### Request
Transcribe, starting at the line with "Du har väl inte" and ending at the line with "ter se dobro", every line of the material below exactly, but leave out the pictures and anything outside that span.
..............................
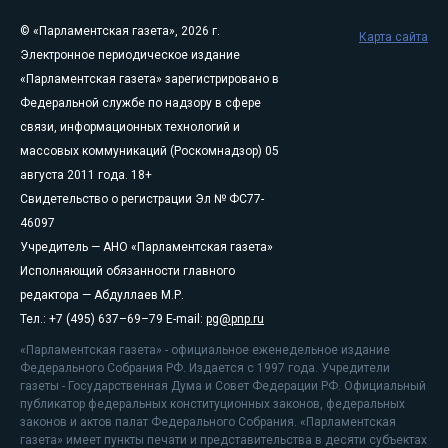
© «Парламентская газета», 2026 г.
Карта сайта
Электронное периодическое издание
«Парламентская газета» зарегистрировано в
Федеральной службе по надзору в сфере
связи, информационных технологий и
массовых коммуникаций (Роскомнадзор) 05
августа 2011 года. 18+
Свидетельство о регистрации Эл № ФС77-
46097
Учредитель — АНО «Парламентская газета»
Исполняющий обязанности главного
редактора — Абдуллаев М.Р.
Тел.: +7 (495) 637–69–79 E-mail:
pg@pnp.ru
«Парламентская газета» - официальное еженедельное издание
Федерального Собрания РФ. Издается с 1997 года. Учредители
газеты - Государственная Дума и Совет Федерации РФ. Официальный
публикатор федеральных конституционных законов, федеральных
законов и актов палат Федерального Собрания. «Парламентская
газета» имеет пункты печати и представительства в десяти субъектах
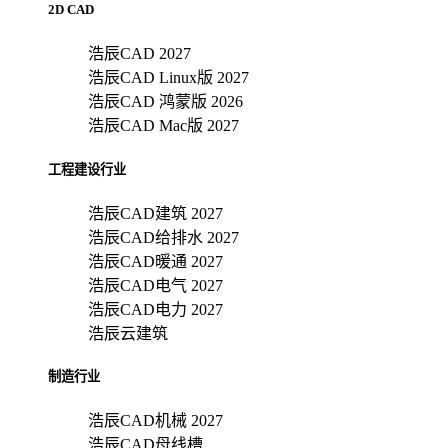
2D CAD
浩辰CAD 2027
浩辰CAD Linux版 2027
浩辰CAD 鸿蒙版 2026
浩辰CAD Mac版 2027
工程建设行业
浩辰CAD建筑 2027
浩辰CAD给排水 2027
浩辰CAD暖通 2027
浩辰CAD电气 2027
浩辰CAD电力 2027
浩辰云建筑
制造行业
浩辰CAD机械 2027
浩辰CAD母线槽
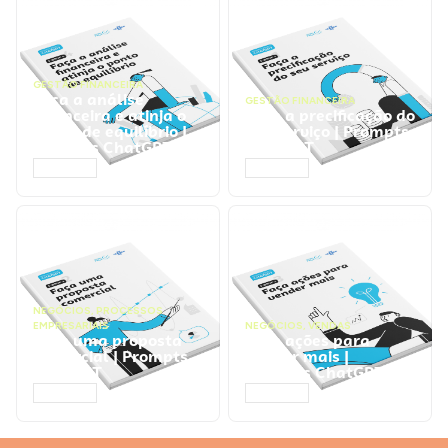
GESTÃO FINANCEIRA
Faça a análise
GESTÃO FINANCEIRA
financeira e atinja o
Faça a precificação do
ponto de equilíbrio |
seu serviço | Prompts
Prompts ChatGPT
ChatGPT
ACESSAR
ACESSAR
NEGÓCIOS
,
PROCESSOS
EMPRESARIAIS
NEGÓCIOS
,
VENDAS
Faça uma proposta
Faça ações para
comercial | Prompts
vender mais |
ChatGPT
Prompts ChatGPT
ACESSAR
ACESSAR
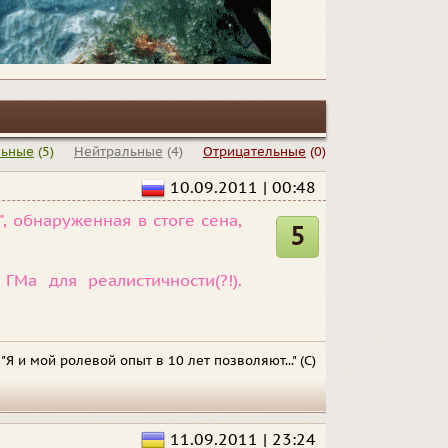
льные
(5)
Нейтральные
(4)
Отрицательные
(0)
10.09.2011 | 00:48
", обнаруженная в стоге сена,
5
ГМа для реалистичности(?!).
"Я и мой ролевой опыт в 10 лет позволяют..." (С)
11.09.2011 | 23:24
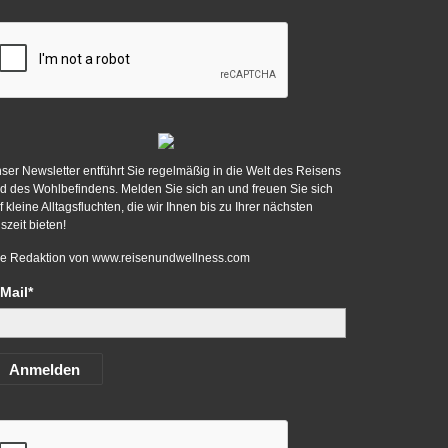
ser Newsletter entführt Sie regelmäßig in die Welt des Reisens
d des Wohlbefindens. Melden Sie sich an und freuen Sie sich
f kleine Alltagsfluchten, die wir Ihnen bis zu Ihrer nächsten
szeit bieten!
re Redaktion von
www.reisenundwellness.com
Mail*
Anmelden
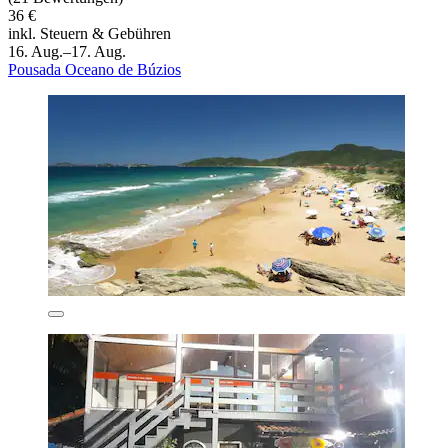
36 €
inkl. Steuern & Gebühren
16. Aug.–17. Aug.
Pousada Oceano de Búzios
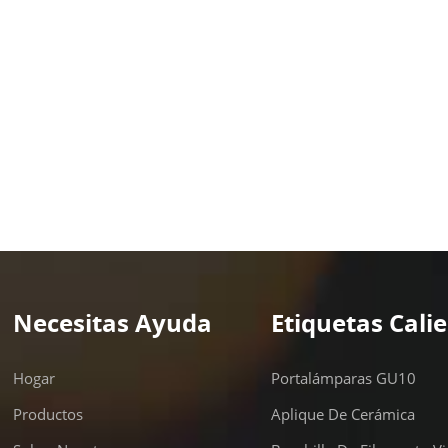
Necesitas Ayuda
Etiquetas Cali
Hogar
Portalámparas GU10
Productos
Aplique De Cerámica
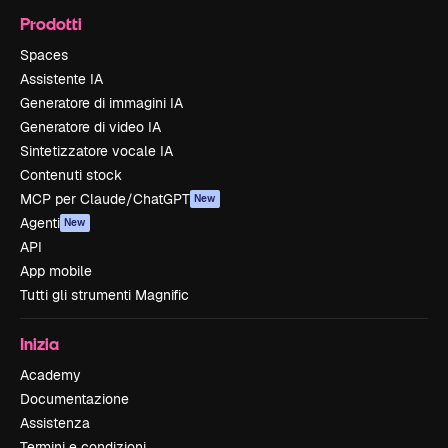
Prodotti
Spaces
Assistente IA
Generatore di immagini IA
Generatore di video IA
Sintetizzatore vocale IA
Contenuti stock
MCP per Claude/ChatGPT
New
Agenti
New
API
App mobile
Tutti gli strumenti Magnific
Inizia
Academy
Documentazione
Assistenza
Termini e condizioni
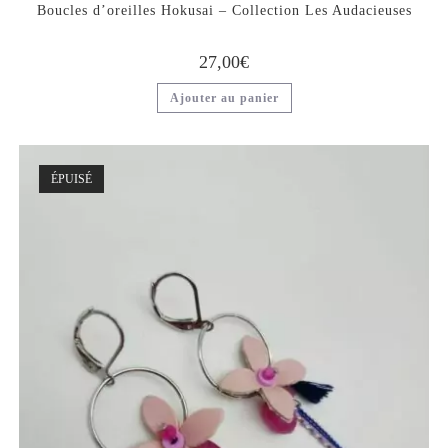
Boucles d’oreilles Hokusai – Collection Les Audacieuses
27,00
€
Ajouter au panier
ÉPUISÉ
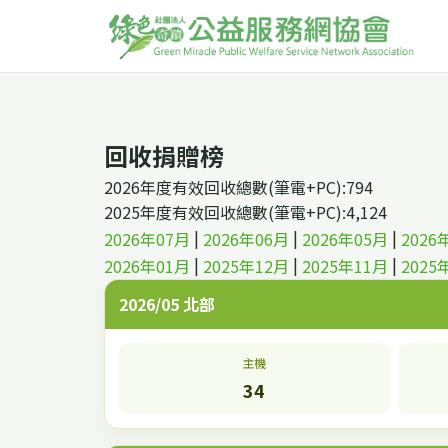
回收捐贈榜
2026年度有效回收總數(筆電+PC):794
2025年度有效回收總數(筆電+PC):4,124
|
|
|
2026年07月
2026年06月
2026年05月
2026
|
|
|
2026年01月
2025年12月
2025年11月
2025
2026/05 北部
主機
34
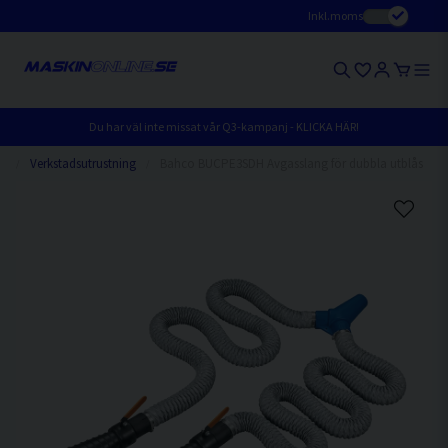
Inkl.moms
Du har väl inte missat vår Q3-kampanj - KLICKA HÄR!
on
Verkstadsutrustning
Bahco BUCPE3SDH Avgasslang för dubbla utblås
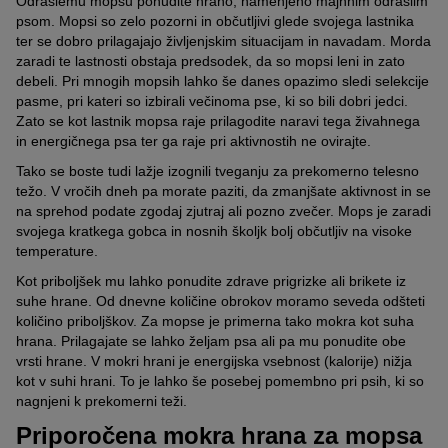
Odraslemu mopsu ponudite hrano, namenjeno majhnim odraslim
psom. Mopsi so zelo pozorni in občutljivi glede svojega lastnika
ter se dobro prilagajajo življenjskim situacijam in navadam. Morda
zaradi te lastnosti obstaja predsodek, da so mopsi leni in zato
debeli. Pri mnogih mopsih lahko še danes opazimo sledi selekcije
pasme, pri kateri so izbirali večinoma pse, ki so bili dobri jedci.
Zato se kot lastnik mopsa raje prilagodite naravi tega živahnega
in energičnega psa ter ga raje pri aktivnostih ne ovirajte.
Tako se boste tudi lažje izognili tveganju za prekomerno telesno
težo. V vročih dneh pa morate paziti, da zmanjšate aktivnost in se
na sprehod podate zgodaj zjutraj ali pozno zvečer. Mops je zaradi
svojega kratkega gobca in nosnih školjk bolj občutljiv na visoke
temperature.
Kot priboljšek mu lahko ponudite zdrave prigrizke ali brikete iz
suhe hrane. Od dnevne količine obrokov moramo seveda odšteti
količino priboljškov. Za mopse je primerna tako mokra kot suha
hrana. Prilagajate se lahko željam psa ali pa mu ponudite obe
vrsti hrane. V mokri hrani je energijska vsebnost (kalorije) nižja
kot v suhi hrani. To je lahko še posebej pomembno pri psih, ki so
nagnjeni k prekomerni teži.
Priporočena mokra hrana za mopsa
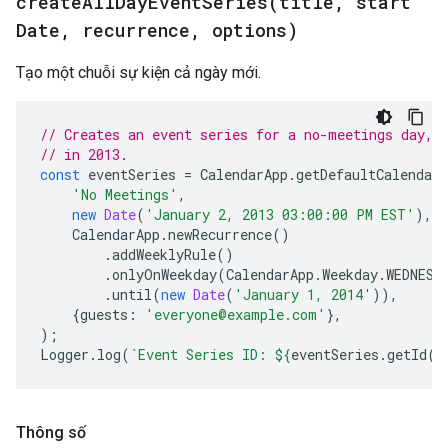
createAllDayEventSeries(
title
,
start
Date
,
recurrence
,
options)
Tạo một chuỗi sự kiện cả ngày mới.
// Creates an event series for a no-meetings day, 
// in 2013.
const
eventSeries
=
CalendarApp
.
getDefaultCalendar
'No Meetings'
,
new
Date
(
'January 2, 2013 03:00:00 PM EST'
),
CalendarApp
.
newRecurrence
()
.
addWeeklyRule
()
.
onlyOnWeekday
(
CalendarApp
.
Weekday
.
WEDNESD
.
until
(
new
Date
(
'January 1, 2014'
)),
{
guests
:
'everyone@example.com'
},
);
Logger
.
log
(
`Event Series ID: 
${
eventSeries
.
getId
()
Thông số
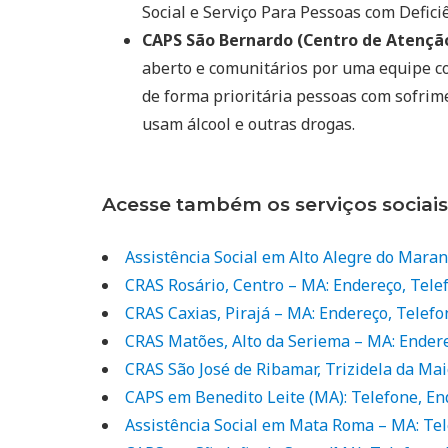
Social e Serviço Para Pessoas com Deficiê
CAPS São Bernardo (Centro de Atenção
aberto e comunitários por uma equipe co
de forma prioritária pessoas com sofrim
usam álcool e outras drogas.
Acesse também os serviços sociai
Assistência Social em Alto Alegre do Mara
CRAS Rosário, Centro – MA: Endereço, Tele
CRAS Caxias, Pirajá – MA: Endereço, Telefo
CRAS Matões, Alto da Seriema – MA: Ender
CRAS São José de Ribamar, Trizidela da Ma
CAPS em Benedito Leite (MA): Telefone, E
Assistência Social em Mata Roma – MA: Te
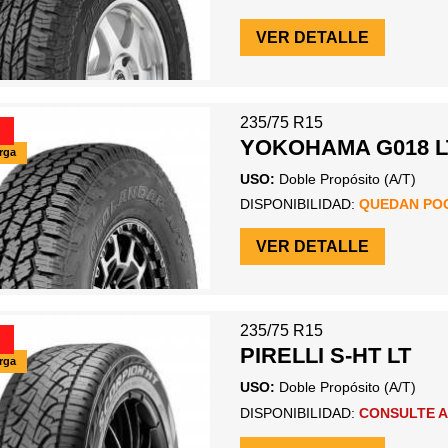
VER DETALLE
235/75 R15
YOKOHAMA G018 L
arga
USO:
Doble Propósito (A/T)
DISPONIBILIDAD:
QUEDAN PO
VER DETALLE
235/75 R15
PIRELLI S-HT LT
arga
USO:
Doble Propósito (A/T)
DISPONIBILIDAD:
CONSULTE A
..............................
### Exercise solution
Du har väl inte missat vår Q3-kampanj - KLICKA HÄR!
on
Verkstadsutrustning
Bahco BUCPE3SDH Avgasslang för dubbla utblås
Odraslemu mopsu ponudite hrano, namenjeno majhnim odraslim
psom. Mopsi so zelo pozorni in občutljivi glede svojega lastnika
ter se dobro prilagajajo življenjskim situacijam in navadam. Morda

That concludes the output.